= TASKS TO CARRY OUT =
1. Answer these questions using the account of the finish-line bombing, and mark each answer with the same letter as its question.
(a) About how far from the explosions was the family?
(b) In the courtyard of which hotel were the family members reunited?
(c) To what place did officers move them for safety?
2. Continue the account of the finish-line bombing from its final sentence.

= DOCUMENT SECTION =
______________________________
None of us knew what was going on or what to do, but everyone was helping each other to try to stay calm as we waited for news. We were told that two bombs had exploded at the finish line and that the race was cancelled, but there was no where we could go. My family was approximately 200 feet from the explosions. My son Connor found his way into the nearest hotel, while Bailey was swept by the crowd and separated from his dad and brothers. Within minutes he found he was actually in the same hotel as Connor, but that was long enough to leave him traumatized. My older sons, Ryan & Nick, realized the little guys were gone, and my husband quickly set out to find them. They were all reunited in a courtyard of the Mandarin Hotel, but were soon moved to a mall by officers for safety. I texted them my location, and they asked a young women for directions. She was clearly our guardian angel, and led my family through a back entrance out of the mall for .7 miles down side streets to meet me. All I could do was hug them through my tears. I feel awful that I never even expressed my thanks to this very kind stranger, but I will never forget her.
______________________________
= INFORMATION SUPPLIED =
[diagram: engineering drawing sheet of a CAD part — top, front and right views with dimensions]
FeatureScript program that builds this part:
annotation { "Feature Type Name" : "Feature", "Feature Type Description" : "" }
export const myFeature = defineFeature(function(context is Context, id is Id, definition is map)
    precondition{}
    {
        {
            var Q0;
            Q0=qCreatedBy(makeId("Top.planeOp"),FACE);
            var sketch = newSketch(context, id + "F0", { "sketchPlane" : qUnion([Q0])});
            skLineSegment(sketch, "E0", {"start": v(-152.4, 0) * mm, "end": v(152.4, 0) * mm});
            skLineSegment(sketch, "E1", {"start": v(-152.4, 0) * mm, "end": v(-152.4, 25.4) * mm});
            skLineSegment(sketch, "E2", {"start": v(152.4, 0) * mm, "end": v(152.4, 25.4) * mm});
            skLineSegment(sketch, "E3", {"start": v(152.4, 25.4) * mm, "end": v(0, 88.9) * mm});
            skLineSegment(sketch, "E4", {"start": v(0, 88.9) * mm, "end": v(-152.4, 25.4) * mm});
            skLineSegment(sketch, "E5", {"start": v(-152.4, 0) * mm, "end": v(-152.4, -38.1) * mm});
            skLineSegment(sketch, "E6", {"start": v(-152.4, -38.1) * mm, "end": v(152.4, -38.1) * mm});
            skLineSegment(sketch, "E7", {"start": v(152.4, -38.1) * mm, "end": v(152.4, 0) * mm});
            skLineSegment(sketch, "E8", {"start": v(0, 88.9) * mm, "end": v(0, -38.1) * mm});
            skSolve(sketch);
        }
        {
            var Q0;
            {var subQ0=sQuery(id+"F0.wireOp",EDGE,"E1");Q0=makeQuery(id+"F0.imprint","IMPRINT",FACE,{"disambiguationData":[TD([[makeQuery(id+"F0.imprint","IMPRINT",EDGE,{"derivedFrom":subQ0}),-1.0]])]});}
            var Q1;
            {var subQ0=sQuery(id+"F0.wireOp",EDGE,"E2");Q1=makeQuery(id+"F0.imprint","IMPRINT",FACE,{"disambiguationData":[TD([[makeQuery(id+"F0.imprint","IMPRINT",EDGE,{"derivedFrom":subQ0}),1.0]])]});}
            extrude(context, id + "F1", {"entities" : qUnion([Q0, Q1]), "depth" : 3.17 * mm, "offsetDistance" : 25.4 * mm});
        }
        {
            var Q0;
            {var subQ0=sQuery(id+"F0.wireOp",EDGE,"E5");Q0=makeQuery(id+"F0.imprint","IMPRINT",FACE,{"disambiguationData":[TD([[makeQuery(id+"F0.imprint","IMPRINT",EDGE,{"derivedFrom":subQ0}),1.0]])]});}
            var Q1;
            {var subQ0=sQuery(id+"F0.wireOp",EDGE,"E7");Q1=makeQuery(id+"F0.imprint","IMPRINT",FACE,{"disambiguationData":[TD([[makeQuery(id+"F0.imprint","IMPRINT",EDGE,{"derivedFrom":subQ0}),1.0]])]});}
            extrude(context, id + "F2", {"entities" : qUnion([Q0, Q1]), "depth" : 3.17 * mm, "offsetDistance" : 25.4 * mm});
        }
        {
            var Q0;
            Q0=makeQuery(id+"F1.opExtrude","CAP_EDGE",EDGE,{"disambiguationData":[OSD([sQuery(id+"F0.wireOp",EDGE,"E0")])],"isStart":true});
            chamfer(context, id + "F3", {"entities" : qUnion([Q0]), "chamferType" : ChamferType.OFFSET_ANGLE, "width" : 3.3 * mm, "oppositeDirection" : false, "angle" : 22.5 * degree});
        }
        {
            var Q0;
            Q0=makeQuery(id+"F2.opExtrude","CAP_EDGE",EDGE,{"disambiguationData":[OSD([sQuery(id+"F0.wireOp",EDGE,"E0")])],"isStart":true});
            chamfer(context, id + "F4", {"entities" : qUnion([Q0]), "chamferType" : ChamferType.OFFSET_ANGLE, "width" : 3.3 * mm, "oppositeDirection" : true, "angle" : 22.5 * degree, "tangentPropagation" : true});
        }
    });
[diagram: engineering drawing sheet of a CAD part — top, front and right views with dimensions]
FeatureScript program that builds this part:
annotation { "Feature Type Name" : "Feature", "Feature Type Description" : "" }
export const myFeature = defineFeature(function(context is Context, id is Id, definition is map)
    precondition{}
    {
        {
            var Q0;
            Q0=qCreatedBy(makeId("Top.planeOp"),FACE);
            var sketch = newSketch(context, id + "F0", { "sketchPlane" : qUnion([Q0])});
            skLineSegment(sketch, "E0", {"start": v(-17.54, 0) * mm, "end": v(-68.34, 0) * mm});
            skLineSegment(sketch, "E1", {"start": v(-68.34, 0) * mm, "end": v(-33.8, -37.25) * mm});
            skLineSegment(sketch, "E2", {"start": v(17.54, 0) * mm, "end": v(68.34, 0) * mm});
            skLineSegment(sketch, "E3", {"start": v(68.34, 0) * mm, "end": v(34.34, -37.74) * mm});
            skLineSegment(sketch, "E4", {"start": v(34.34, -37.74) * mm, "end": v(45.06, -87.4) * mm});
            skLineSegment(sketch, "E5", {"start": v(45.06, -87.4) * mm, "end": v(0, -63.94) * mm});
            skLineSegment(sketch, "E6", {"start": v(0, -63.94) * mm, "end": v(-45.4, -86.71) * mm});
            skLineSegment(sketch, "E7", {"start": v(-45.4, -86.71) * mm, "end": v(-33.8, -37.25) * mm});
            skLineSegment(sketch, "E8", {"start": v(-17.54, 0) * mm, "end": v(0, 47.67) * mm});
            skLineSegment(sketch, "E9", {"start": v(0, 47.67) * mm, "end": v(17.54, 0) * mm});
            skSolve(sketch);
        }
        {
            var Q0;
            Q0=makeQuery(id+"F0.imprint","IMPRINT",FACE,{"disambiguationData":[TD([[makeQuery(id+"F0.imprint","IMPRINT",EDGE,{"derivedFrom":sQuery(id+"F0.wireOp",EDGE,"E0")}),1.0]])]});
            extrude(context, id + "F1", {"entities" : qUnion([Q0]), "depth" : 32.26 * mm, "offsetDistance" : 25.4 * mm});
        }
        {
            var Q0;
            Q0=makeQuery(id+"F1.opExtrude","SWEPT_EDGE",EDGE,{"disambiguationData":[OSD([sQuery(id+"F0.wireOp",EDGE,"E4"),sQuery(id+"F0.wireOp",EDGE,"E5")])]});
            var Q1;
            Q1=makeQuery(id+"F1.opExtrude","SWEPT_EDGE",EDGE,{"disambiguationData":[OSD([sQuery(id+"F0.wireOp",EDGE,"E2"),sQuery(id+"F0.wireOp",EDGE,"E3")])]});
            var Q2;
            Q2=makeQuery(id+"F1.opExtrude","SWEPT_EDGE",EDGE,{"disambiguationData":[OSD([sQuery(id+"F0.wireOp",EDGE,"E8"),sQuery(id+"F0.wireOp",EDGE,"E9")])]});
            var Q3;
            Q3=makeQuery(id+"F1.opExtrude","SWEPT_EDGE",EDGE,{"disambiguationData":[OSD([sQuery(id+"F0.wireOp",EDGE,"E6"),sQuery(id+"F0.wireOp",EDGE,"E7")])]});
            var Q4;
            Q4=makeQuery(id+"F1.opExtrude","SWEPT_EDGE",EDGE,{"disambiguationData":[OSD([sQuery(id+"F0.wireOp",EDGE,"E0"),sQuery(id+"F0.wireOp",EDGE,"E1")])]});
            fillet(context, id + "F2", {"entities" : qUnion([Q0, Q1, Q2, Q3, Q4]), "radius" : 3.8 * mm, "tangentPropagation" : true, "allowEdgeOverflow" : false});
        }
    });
______________________________
= SOLVED TASKS =
1.
(a) Approximately 200 feet
(b) The Mandarin Hotel
(c) A mall

2.
Each of my boys showed amazing strength and courage. Ryan realized I was freezing and gave me his sweat pants. Nick fielded calls and texts from concerned friends and family. Bailey and Connor remained calm. I have never been more proud of my boys. I hate that they were exposed to such a horrific scene, and that they were there because they were supporting me. I love that their first instinct was to be there for each other. I have never been happier to see their four faces!

We knew we were going to miss our plane, and I knew I couldn't travel anyway without my license which was in my runner's bag, on the busses, near the finish. After about an hour the police re-routed us to the busses so we started following the crowd. I was able to retrieve my bag just before another group of police came in and announced that there were more devices being found, and we needed to clear the area. We walked aimlessly in a fog as my husband attempted to contact the airlines about getting us on another flight. They were phenomenal, and eventually we found a bus that would take us to the airport and get us home.

I returned home from the marathon without:
  • finishing
  • my medal
  • my luggage (which was abandoned at the scene of the explosions)
  • Bailey's shoes (also abandoned)
I returned home with:
  • my family, shaken but safe
  • endless love and support from concerned family, friends, fellow runner's, co-workers, authors, book reps, etc...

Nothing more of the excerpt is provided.